* TASK DETAILS: Only the lines holding the string "center" are needed; copy each of them from the data.

* AVAILABLE DATA:

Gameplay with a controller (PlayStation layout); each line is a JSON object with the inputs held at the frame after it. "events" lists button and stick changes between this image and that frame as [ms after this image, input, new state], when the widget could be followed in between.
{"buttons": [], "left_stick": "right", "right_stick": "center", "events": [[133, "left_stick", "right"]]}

---

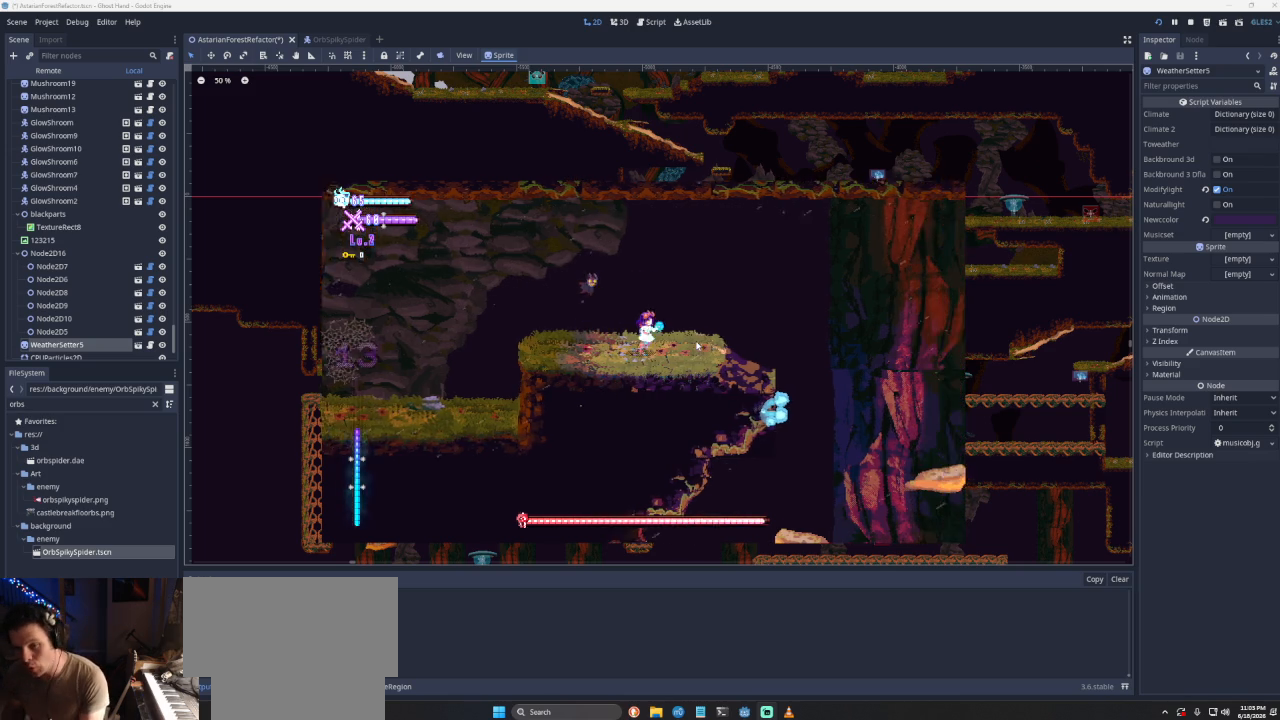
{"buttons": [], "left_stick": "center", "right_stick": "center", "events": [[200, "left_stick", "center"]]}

* TASK ANSWER:
{"buttons": [], "left_stick": "right", "right_stick": "center", "events": [[133, "left_stick", "right"]]}
{"buttons": [], "left_stick": "center", "right_stick": "center", "events": [[200, "left_stick", "center"]]}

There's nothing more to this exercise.